EXCERPT TO READ:
--- START ---
🗓️ Week 5
Functional Forms

PB4A7- Quantitative Applications for Behavioural Science

30 Oct 2024

Check-in

  • Where are we at?
  • Next week reading week!!! After that, we will start the causal methods. Same format as now + extra papers
  • This lecture will cover the last “intro” material
  • This is a pretty packed lecture, but it’s structured to be easy to come back to and review, there will be plenty of practice next time, and this might end up broken across both days

Bias and the Error Term

  • All of the nice stuff we’ve gotten so far makes some assumptions about our true model

\[ Y = \beta_0 + \beta_1X + \varepsilon \]

  • In particular, we’ve made some assumptions about the error term \(\varepsilon\)
  • So what is that error term exactly, and what are we assuming about it?

The Error Term

  • The error term contains everything that isn’t in our model
  • If \(Y\) were a pure function of \(X\), for example if \(Y\) was “height in feet” and \(X\) was “height in inches”, we wouldn’t have an error term, because a straight line fully describes the relationship perfectly with no variation
  • But in most cases, the line is a simplification - we’re leaving other stuff out! That’s in the error term

The Error Term

  • Consider this data generating process:

\[ ClassGrade = \beta_0 + \beta_1 StudyTime + \varepsilon \]

  • Surely StudyTime isn’t the only thing that determines your ClassGrade
  • Everything else is in the error term!
  • ProfessorLeniency, InterestInSubject, Intelligence, and so on and so on…

The Error Term

  • Isn’t that really bad? We’re leaving out a bunch of important stuff!
  • If you want to predict \(Y\) as accurately as possible then we’re probably going to do a bad job of it
  • But if our real interest is *figuring out the relationship between \(X\) and \(Y\), then it’s fine to leave stuff out, as long as whatever’s left in the error term obeys a few important assumptions

Error Term Assumptions

  • The most important assumption about the error term is that it is unrelated to \(X\)
--- END ---
ENTRIES SHOWN:
--- START ---
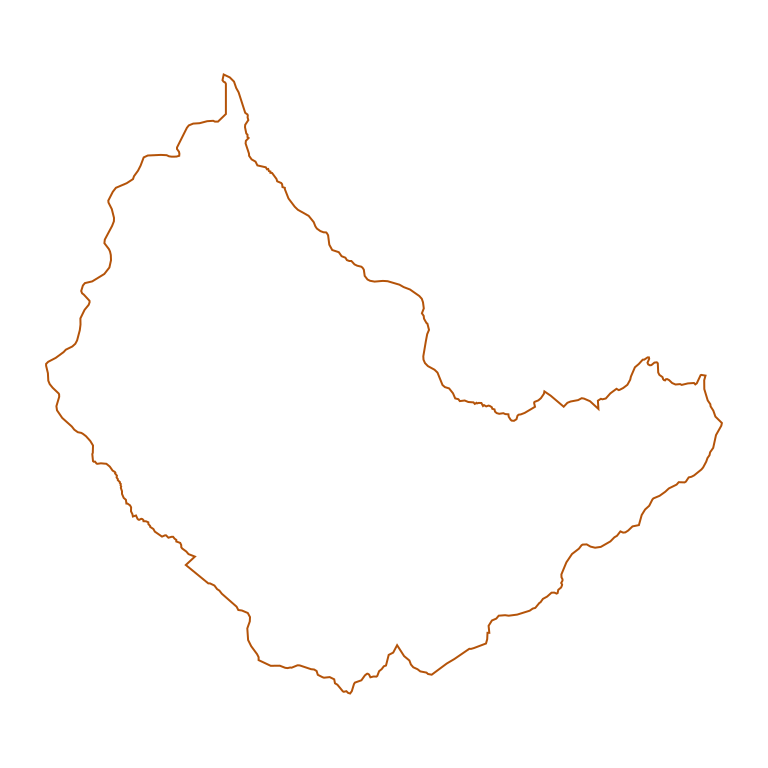 the district of Belén, Boyacá, Colombia
{"feature_id": "7082276B18043076208470", "entity_name": "Belén", "entity_type": "district", "adm_level": 2, "iso_a3": "COL", "parent_name": "Colombia", "parent_adm1": "Boyacá", "projection": "mercator", "projection_center": [-72.876, 6.017], "detail": "fine", "context": "isolated", "style": "outline", "palette": "amber", "viewbox_px": 768, "rotation_deg": 0, "n_neighbors": 0, "source": "geoboundaries", "source_scale": "gbopen_adm2", "svg_char_len": 6059}
<svg xmlns="http://www.w3.org/2000/svg" viewBox="0 0 768 768"><path d="M642.7,359.7L638.8,364.0L634.9,367.3L630.9,376.6L630.2,379.7L627.4,384.8L623.2,388.0L619.5,389.9L618.7,390.1L616.5,388.8L610.3,393.4L605.8,398.5L602.4,399.3L600.9,398.8L597.9,400.7L598.4,408.9L590.0,401.2L584.0,398.6L581.7,398.2L578.1,400.1L570.6,401.5L567.4,402.8L563.7,406.7L550.7,395.7L544.4,391.4L543.9,393.8L540.9,398.2L538.3,400.4L534.5,401.9L534.1,402.9L535.0,406.8L524.7,412.9L520.8,414.4L518.6,414.7L517.5,415.7L516.5,419.2L514.0,420.8L511.6,420.6L510.6,419.7L508.7,416.7L508.4,414.3L505.3,414.1L503.3,413.2L499.2,413.8L496.7,413.1L495.0,411.6L494.5,409.4L492.3,408.8L491.8,407.2L489.7,405.9L488.5,405.6L486.2,406.4L484.0,405.1L483.0,406.0L481.4,403.0L478.7,402.9L477.1,403.4L476.5,402.8L474.8,403.9L473.5,402.4L468.3,402.0L464.7,400.5L459.8,401.1L458.4,399.2L455.2,398.4L453.0,393.3L449.1,388.4L444.9,387.1L442.5,385.0L437.5,372.6L434.5,369.7L427.9,366.1L425.0,363.1L423.5,359.7L423.3,356.3L425.8,341.5L427.2,334.1L429.0,329.9L427.4,323.6L426.6,323.2L425.3,321.0L424.0,318.6L423.7,315.9L421.9,313.3L423.8,308.4L423.0,302.3L421.8,298.8L419.3,296.0L410.0,289.5L403.7,287.1L399.5,284.7L387.6,281.2L382.8,280.9L374.6,281.6L370.1,280.8L367.5,279.5L364.7,275.9L363.8,269.6L362.5,267.7L361.3,266.7L357.2,265.7L354.5,264.4L351.4,261.0L349.3,261.0L346.9,260.1L345.4,257.7L341.6,256.2L338.8,252.2L332.2,250.0L329.3,244.7L328.1,235.3L326.9,233.2L326.1,232.4L323.6,232.3L320.4,231.1L316.9,228.6L315.4,226.4L313.7,222.1L308.7,215.9L297.9,209.8L294.7,206.7L288.5,198.5L284.9,189.3L284.8,187.8L282.5,187.1L282.1,184.2L281.2,183.0L277.2,181.3L276.5,179.0L272.1,173.0L270.4,172.8L270.4,171.5L268.9,171.1L268.2,169.0L267.0,169.3L265.8,167.3L257.4,165.4L255.5,161.6L251.6,159.4L249.1,155.8L249.0,153.7L245.6,143.5L245.9,140.8L248.6,138.0L247.5,137.1L247.5,134.7L246.3,133.5L245.0,127.2L245.2,124.8L248.3,120.1L247.6,117.4L247.8,115.4L247.5,114.5L245.2,112.8L238.6,92.3L236.2,88.0L234.0,81.6L229.8,77.4L223.7,74.5L222.5,80.2L223.6,81.7L225.2,82.5L225.9,83.9L225.9,114.0L218.0,121.6L214.9,121.6L213.2,120.8L207.2,121.2L199.6,123.2L193.2,123.6L188.8,125.4L186.9,127.8L177.0,147.5L177.0,149.0L179.0,151.8L179.4,153.8L179.2,155.8L176.3,156.6L171.8,156.7L169.0,156.3L166.7,155.2L160.9,154.9L147.8,155.5L143.7,157.4L140.6,165.6L138.0,170.7L134.0,176.2L133.0,179.1L126.7,183.2L115.9,187.8L112.8,191.8L108.3,200.6L108.5,202.6L111.8,209.1L114.0,217.9L113.9,221.3L112.1,225.9L104.8,239.6L104.4,243.2L108.9,249.1L110.0,251.5L110.8,255.0L111.0,260.2L109.4,267.5L104.3,274.0L92.2,281.4L84.9,283.1L82.9,285.5L81.2,291.0L82.1,293.3L83.8,294.6L89.5,300.8L89.6,302.2L88.7,304.8L84.6,309.8L80.4,318.4L80.5,324.6L79.8,330.2L77.1,340.4L75.3,343.8L72.3,346.5L65.8,349.7L63.7,352.0L55.7,357.9L48.2,361.8L46.1,363.9L46.1,365.7L47.9,373.2L48.3,380.7L49.7,384.1L52.7,387.8L58.7,393.5L59.1,394.4L59.2,396.8L56.4,406.2L57.0,410.3L62.2,417.9L71.8,426.5L74.3,429.7L77.8,432.2L81.3,432.9L83.0,433.9L86.0,436.2L90.3,441.0L93.0,445.5L92.8,452.8L92.3,454.1L93.0,461.1L93.7,461.7L95.0,461.6L96.6,463.6L97.4,463.8L100.9,463.3L106.4,463.8L109.8,466.6L112.6,470.6L114.9,472.0L115.4,472.8L115.1,473.5L116.9,475.6L116.6,477.5L117.8,479.0L117.8,480.1L119.9,482.1L119.8,482.9L120.8,484.0L120.5,485.1L121.2,486.6L120.8,487.8L122.0,491.2L122.0,493.9L123.7,497.9L125.9,499.8L126.4,503.5L127.3,503.5L130.0,505.3L131.1,507.3L131.0,511.3L132.4,514.1L132.9,516.5L136.0,515.5L137.5,518.8L138.5,519.7L139.3,519.8L141.2,518.8L142.4,519.1L143.4,520.1L143.5,521.2L146.0,521.3L148.3,522.3L148.4,524.1L150.1,525.9L150.2,526.9L153.4,529.0L154.8,531.6L162.0,536.6L165.1,535.3L166.0,535.3L168.4,537.7L171.6,536.8L173.1,536.8L174.6,538.7L176.3,539.9L176.3,541.5L180.2,542.9L181.2,545.0L181.3,547.3L182.2,548.5L186.3,551.5L188.5,554.1L194.9,556.6L185.8,565.0L208.3,583.4L210.0,583.4L214.4,585.5L217.1,589.1L219.4,590.6L221.8,593.7L236.6,606.7L238.3,610.0L241.9,610.5L247.8,613.0L250.0,617.1L249.8,621.4L247.3,628.4L248.1,640.0L251.2,646.2L257.1,654.2L258.6,657.2L258.6,660.1L270.7,665.8L279.8,665.7L285.2,667.8L287.6,668.1L290.2,667.5L291.6,667.7L297.5,665.3L299.7,665.4L311.1,669.2L314.1,669.5L316.6,671.0L317.8,674.8L322.5,677.2L324.0,677.7L329.7,677.1L334.2,679.3L335.0,683.3L337.4,684.7L342.8,691.3L343.8,691.8L346.4,691.2L348.1,692.9L350.1,693.5L351.8,691.2L354.0,684.0L354.9,682.6L361.4,680.3L364.9,675.4L366.9,673.8L367.7,673.7L369.1,674.6L370.4,677.3L373.5,676.5L376.5,676.6L377.3,675.9L379.1,671.2L381.7,669.1L383.8,666.3L386.0,665.5L388.7,654.9L393.2,652.6L397.1,645.2L404.1,656.1L409.4,660.5L410.9,664.5L413.3,667.3L417.5,669.2L420.3,671.4L426.5,672.6L428.0,674.0L431.7,674.7L446.8,663.5L454.4,659.0L469.3,648.8L471.0,648.9L473.8,648.1L486.0,643.5L487.2,639.2L487.5,632.8L489.3,632.8L488.6,625.8L491.9,620.5L496.3,618.6L498.7,615.7L505.1,615.2L508.7,615.7L517.2,614.6L529.7,610.7L532.7,608.6L535.3,607.9L539.4,602.9L540.5,602.3L542.9,598.9L547.1,596.6L551.5,592.7L554.3,592.6L556.6,593.6L557.6,593.1L558.3,589.8L561.1,587.5L562.0,585.3L562.1,584.5L561.2,583.0L562.5,580.6L562.5,579.3L561.5,577.3L561.4,574.4L566.4,562.3L572.0,554.0L578.9,548.7L581.5,545.3L582.6,544.6L586.7,544.4L590.5,546.6L595.1,547.7L600.8,546.9L610.4,541.4L614.4,537.3L617.0,535.8L620.4,531.4L623.1,532.6L625.3,532.4L628.1,530.6L632.5,526.4L638.9,525.1L641.7,515.0L645.1,509.5L649.2,505.8L652.4,499.5L653.4,498.4L659.6,495.8L665.2,491.8L668.9,488.4L676.6,484.6L678.7,482.2L684.6,482.4L685.9,481.6L688.7,477.4L691.4,476.8L694.1,475.4L701.4,469.5L703.1,467.5L706.2,461.7L707.5,458.0L709.5,455.2L710.1,452.3L713.2,447.9L716.0,435.1L721.3,425.7L721.9,423.0L715.4,416.6L713.3,410.6L710.6,406.4L710.3,404.2L707.7,400.4L704.3,389.1L704.2,380.2L705.5,375.6L701.3,374.9L700.6,375.2L696.8,383.3L695.3,384.4L694.0,383.0L687.9,383.4L681.7,384.9L680.1,384.1L675.5,384.5L672.1,383.0L669.1,380.1L667.2,379.1L666.0,379.2L665.1,380.4L664.0,380.1L663.1,379.1L662.5,377.1L659.4,374.9L658.2,372.5L657.8,363.3L656.8,362.3L654.4,362.6L651.4,365.1L649.9,365.3L648.2,364.4L647.5,362.7L649.2,358.8L648.9,357.4L647.6,357.4L644.3,359.6L642.7,359.7Z" fill="none" stroke="#b45309" stroke-width="2"/></svg>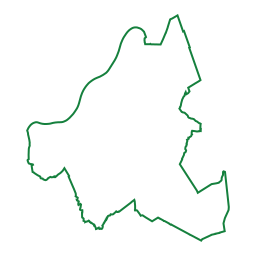 outline of Zwolle, Overijssel, Netherlands, rotated 90°
{"feature_id": "6326949B35922882821703", "entity_name": "Zwolle", "entity_type": "district", "adm_level": 2, "iso_a3": "NLD", "parent_name": "Netherlands", "parent_adm1": "Overijssel", "projection": "equal_earth", "projection_center": [6.14, 52.514], "detail": "fine", "context": "isolated", "style": "outline", "palette": "green", "viewbox_px": 256, "rotation_deg": 90, "n_neighbors": 0, "source": "geoboundaries", "source_scale": "gbopen_adm2", "svg_char_len": 5621}
<svg xmlns="http://www.w3.org/2000/svg" viewBox="0 0 256 256"><g transform="rotate(90 128 128)"><path d="M231.2,31.3L223.5,32.5L222.9,32.4L218.1,31.1L210.2,27.5L209.7,27.4L207.0,27.2L171.9,31.0L171.6,31.5L171.7,32.1L171.9,32.3L171.9,32.5L171.6,32.7L171.8,32.9L172.5,33.0L172.8,32.9L173.5,33.0L175.0,33.0L176.5,33.8L177.9,34.3L180.0,34.4L180.5,34.7L181.4,35.6L182.1,36.7L182.6,37.0L182.8,37.5L183.3,39.6L184.1,44.4L192.8,58.2L190.9,59.0L190.5,59.2L164.2,76.2L160.2,74.2L159.2,73.8L158.9,74.0L155.0,72.1L153.1,71.8L152.7,71.5L152.6,71.2L152.3,70.6L152.0,70.4L151.3,70.1L150.6,69.9L150.3,69.9L150.0,70.1L149.2,70.7L148.4,70.7L147.1,70.5L146.3,70.1L145.7,69.5L145.2,69.5L144.7,69.5L144.4,69.2L144.2,69.2L144.4,69.4L144.1,69.4L143.7,69.5L140.8,68.6L139.8,69.0L139.1,67.9L138.9,67.5L138.7,67.5L138.6,67.4L138.1,67.5L138.2,67.2L137.8,67.1L137.3,66.8L137.0,66.2L136.5,65.3L136.0,64.8L134.9,64.4L134.6,64.4L134.4,64.0L133.8,64.3L133.4,64.3L132.1,64.3L131.0,64.0L130.8,63.9L130.8,63.7L131.0,63.1L130.9,63.0L131.1,61.4L131.5,59.0L131.3,57.0L131.1,57.0L131.0,56.6L131.1,55.3L128.9,55.2L128.9,55.7L124.9,55.5L123.8,55.3L123.3,56.2L123.2,56.8L121.4,59.2L121.0,60.3L119.1,62.2L118.7,63.6L118.6,64.6L118.4,65.4L118.1,65.9L117.8,67.0L117.6,67.3L117.4,67.5L116.9,67.9L115.8,68.2L115.3,68.6L112.9,71.2L112.6,71.8L112.4,73.2L112.1,73.6L111.9,74.3L108.6,76.6L107.2,75.8L106.9,75.9L106.6,75.6L105.6,75.2L103.2,74.8L99.6,73.8L96.5,72.3L96.1,71.7L95.3,71.4L93.5,71.0L92.1,70.3L94.2,69.6L93.2,67.9L91.4,66.5L87.7,67.8L84.2,62.1L84.0,61.7L83.8,61.5L81.4,57.4L81.2,57.2L81.1,56.9L80.1,55.5L47.7,66.8L47.4,66.2L31.0,72.0L31.5,72.9L15.4,78.5L18.2,83.3L18.6,84.0L18.8,84.5L19.0,85.1L19.3,85.7L19.9,85.9L19.9,86.0L27.3,88.3L27.2,88.2L32.6,90.1L32.9,90.2L32.9,90.3L39.3,93.0L44.5,95.4L44.3,105.0L43.9,105.6L44.2,105.9L44.2,106.2L44.2,110.8L43.2,111.0L42.3,111.2L42.0,111.4L41.2,111.3L40.5,111.5L39.7,111.5L39.0,111.4L38.4,111.4L37.1,110.0L31.7,112.0L29.9,113.8L29.0,114.9L28.3,116.3L27.5,118.8L27.4,119.7L27.4,120.8L27.5,121.9L27.8,122.9L28.0,123.5L28.8,124.9L30.0,126.6L31.8,128.4L33.6,129.8L36.9,132.0L38.1,132.7L39.7,133.5L43.5,135.1L51.2,137.3L55.4,138.9L57.5,139.8L60.3,141.3L69.2,146.9L70.8,148.0L72.6,149.6L73.2,150.4L74.9,152.9L76.6,156.0L77.8,159.0L78.7,161.0L79.6,162.6L80.8,164.4L82.1,166.1L83.2,167.4L85.5,169.4L87.1,170.6L89.4,172.1L90.9,172.9L93.0,173.9L96.3,175.1L102.6,176.8L104.9,177.5L106.9,178.3L108.5,179.1L111.4,181.0L113.8,182.7L114.6,183.4L117.8,186.4L119.6,188.5L120.3,189.5L120.8,190.4L121.6,192.2L122.0,193.4L122.2,194.9L122.3,198.3L122.5,200.6L122.9,203.0L123.6,205.7L123.8,207.0L123.9,208.2L124.0,209.8L124.0,211.6L123.8,213.5L123.4,215.4L122.4,218.3L122.3,218.8L122.2,220.0L122.6,221.6L123.2,223.0L123.9,224.1L124.9,225.3L125.6,225.9L126.9,226.9L128.0,227.6L130.5,228.8L132.7,228.1L134.1,227.9L134.8,227.9L135.3,227.7L139.8,226.7L142.6,226.3L144.2,226.4L145.2,226.3L145.8,226.3L147.7,227.0L149.0,227.2L154.9,227.4L159.2,227.3L159.9,228.3L160.5,228.4L162.0,227.9L163.0,227.4L163.3,227.3L163.6,226.9L163.6,226.6L164.0,225.6L164.1,224.8L164.1,224.5L164.2,224.2L164.4,223.2L164.8,223.0L165.6,224.4L172.0,223.4L172.4,222.3L172.9,221.9L173.9,220.4L175.2,218.4L176.5,215.9L176.7,215.7L177.9,215.5L178.1,215.3L178.4,215.0L178.5,213.6L178.6,213.3L179.3,212.8L179.6,212.2L180.1,210.8L180.1,210.3L179.9,209.6L179.1,208.5L178.4,208.1L178.1,207.7L176.9,205.6L177.0,205.3L177.3,204.5L177.2,203.9L177.2,203.1L177.0,202.7L176.4,201.8L176.3,201.7L176.3,201.3L176.6,201.3L176.6,201.2L177.1,201.2L177.1,200.7L176.9,200.5L176.6,200.2L176.4,199.8L175.9,199.3L174.6,198.0L173.0,195.6L171.8,194.3L170.8,193.3L169.9,192.7L168.2,191.6L176.0,186.9L176.6,187.4L187.8,182.6L188.2,182.4L188.4,182.3L193.4,180.3L195.4,180.1L196.3,180.4L197.7,178.3L200.1,178.7L200.2,178.8L200.1,179.1L200.4,179.0L201.4,177.2L202.2,177.3L202.3,177.4L203.0,177.7L204.6,177.7L205.0,177.5L203.9,175.6L204.5,175.0L207.7,175.5L208.0,175.7L208.7,175.8L209.4,176.0L209.6,176.0L209.7,175.7L210.2,175.0L210.3,174.7L210.4,174.0L210.3,173.7L211.0,173.6L212.6,173.7L212.7,174.0L212.8,174.0L216.7,173.9L217.5,173.8L217.7,173.4L218.6,172.4L220.4,172.4L220.8,172.5L221.6,170.8L222.1,170.8L222.0,170.6L221.2,168.2L220.6,167.3L220.7,167.1L221.7,166.2L222.1,166.2L222.4,165.6L222.8,165.2L223.1,164.8L223.1,164.6L222.9,164.5L224.2,162.7L224.4,162.4L225.5,161.9L225.1,161.5L225.7,161.2L226.5,160.9L227.3,160.5L228.1,160.2L229.2,160.0L229.2,159.9L230.0,159.7L229.1,159.9L227.6,157.2L228.9,156.7L229.0,156.1L228.9,155.9L228.5,155.5L228.8,154.8L228.8,154.5L228.9,154.3L228.6,153.9L228.3,153.7L226.7,153.2L225.5,153.6L225.3,153.3L224.5,152.8L224.0,152.6L223.6,152.3L223.3,152.3L223.0,151.9L222.7,151.9L222.4,151.8L222.1,151.6L222.0,151.3L221.5,151.0L220.8,150.9L220.6,150.7L220.5,150.2L220.3,150.0L219.6,150.2L219.3,150.2L219.1,149.9L219.2,149.6L219.2,149.4L217.8,148.8L217.4,149.1L216.8,148.3L216.3,148.2L216.0,148.0L215.5,146.8L215.6,146.3L215.5,146.0L214.6,145.4L214.3,145.3L214.5,144.0L214.2,142.7L213.3,141.8L212.0,140.3L211.4,139.8L211.9,139.2L212.0,138.8L212.0,138.3L211.9,137.9L211.6,137.6L211.8,137.2L211.6,136.8L202.8,125.3L201.8,124.2L199.9,121.7L201.3,121.3L205.7,120.9L209.3,120.9L209.9,121.1L210.4,121.0L210.4,120.8L210.0,120.7L210.2,119.9L210.5,118.9L213.9,116.4L215.7,115.3L215.5,114.9L215.3,113.5L215.5,113.1L216.2,112.1L217.4,110.3L221.3,103.9L217.6,98.0L218.3,96.8L218.2,96.8L220.4,92.8L221.0,92.2L221.0,91.5L223.6,86.7L223.9,86.6L225.1,84.5L224.8,84.7L224.6,84.6L225.2,83.6L234.4,66.5L234.6,66.4L234.6,66.2L235.6,64.2L240.6,54.8L239.2,53.8L235.0,44.7L234.8,44.6L233.9,40.5L233.7,40.5L232.9,36.4L232.6,36.3L231.2,31.3Z" fill="none" stroke="#15803d" stroke-width="2"/></g></svg>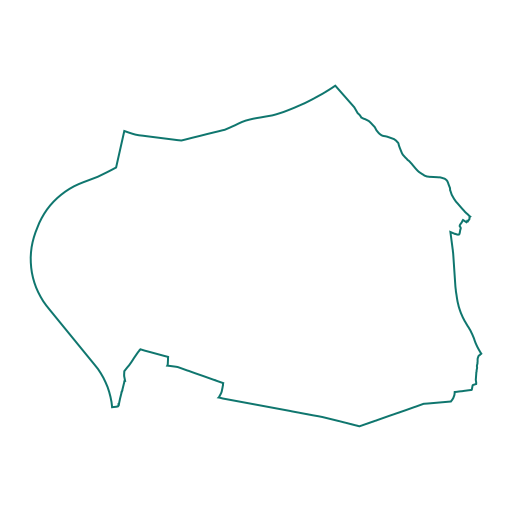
--- END ---
AIM:
Answer these about the Week 5 slides above:
1. What is scheduled for next week?
2. Which three factors besides StudyTime are listed as part of the error term for ClassGrade?
3. What is named as the most important assumption about the error term?

TASK OUTPUT:
1. Reading week.
2. ProfessorLeniency, InterestInSubject, and Intelligence.
3. That the error term is unrelated to X.